Retype the text of each of the following records verbatim, leaving out the pictures.
◆ ◆ ◆ ◆ ◆ ◆ ◆
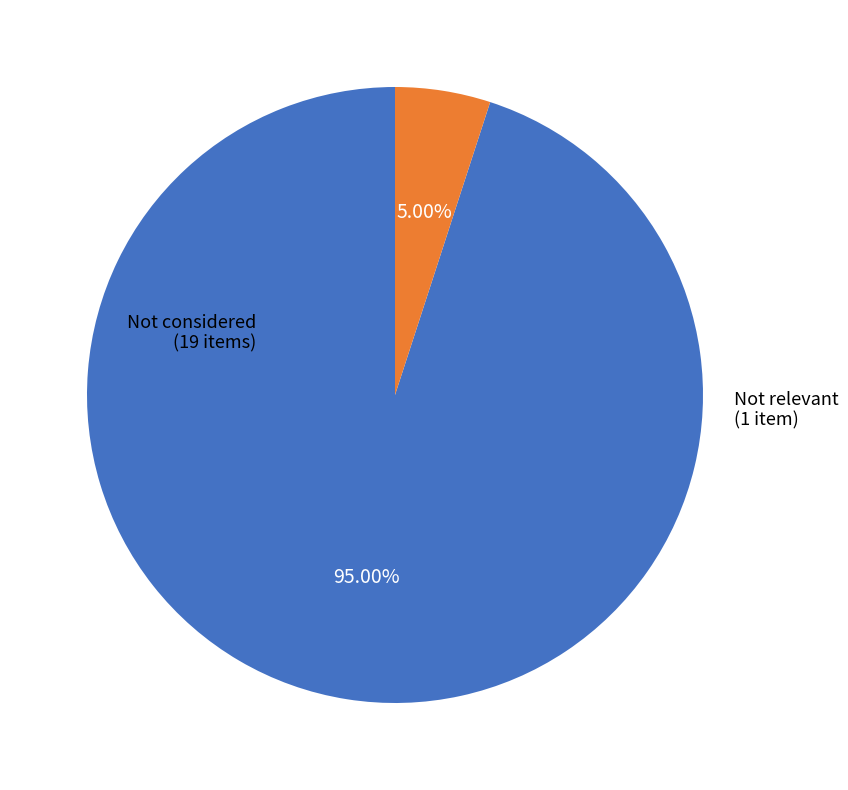

Does any single category account for the majority?

Yes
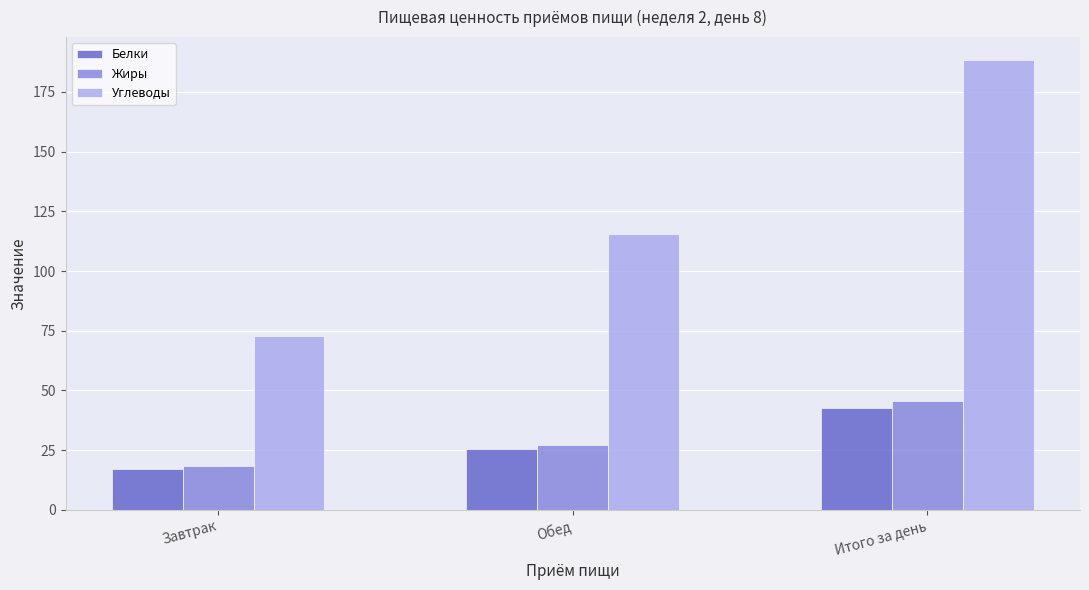

What is the label of the 3rd bar from the left?

Итого за день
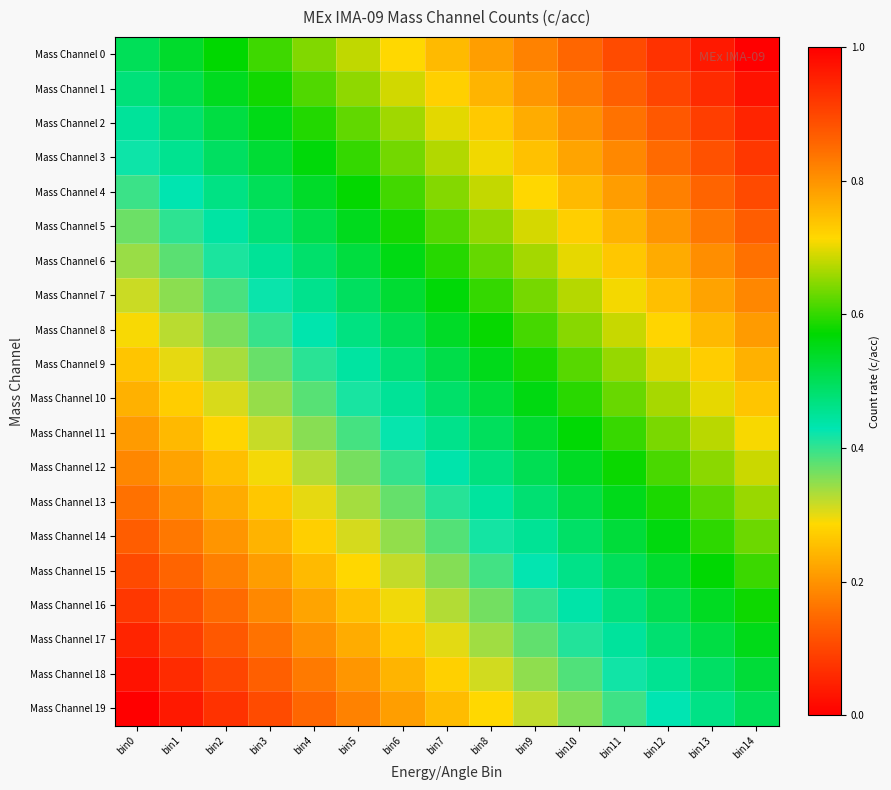

Which category has the highest value across all series?

bin14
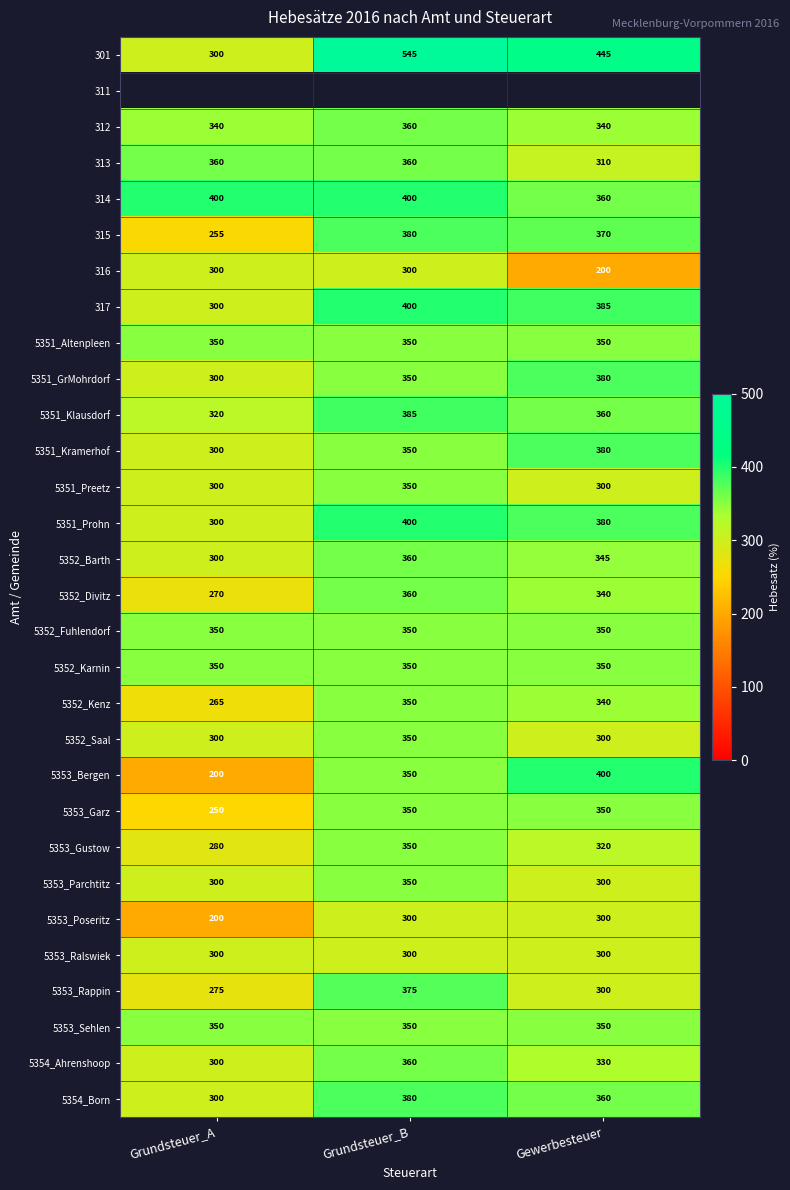

Which label corresponds to the largest value in the chart?

Grundsteuer_B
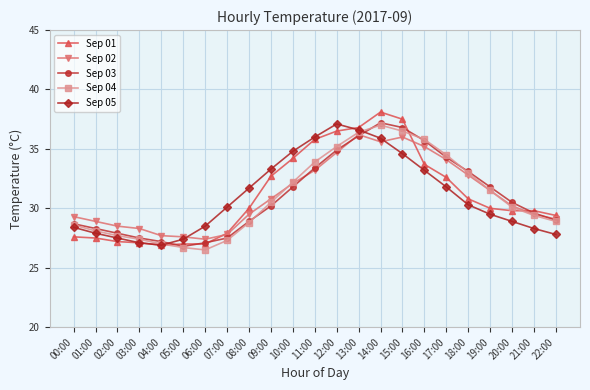

How many interior local peaks does the Sep 03 series have?

1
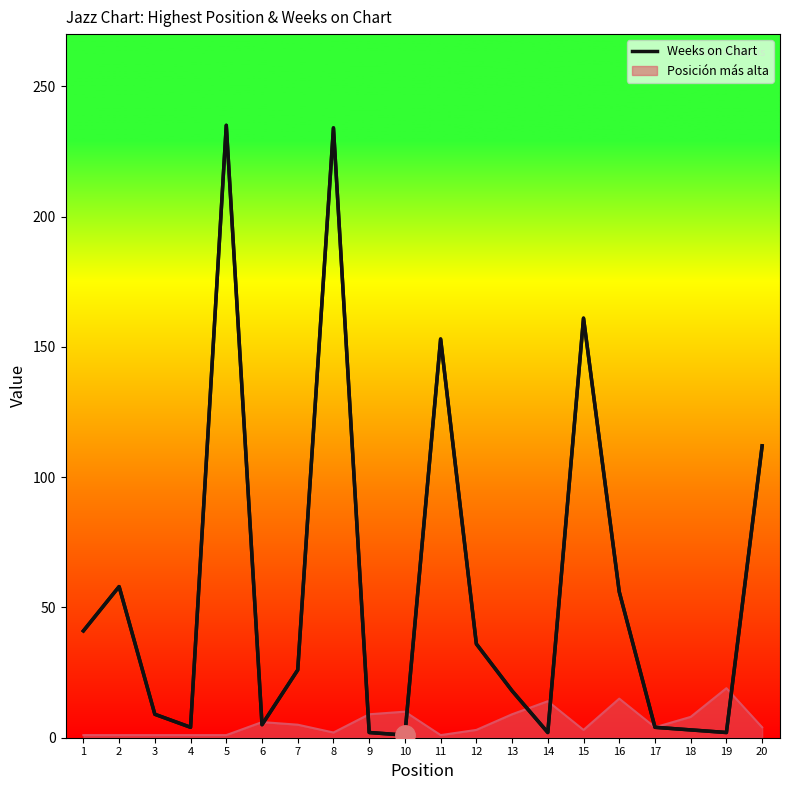

What is the sum of the values at 1 and 10?

42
◆ ◆ ◆ ◆ ◆ ◆ ◆
- RESPONSE BELOW -
Does any single category account for the majority?

Yes

What is the label of the 3rd bar from the left?

Итого за день

Which category has the highest value across all series?

bin14

Which label corresponds to the largest value in the chart?

Grundsteuer_B

How many interior local peaks does the Sep 03 series have?

1

What is the sum of the values at 1 and 10?

42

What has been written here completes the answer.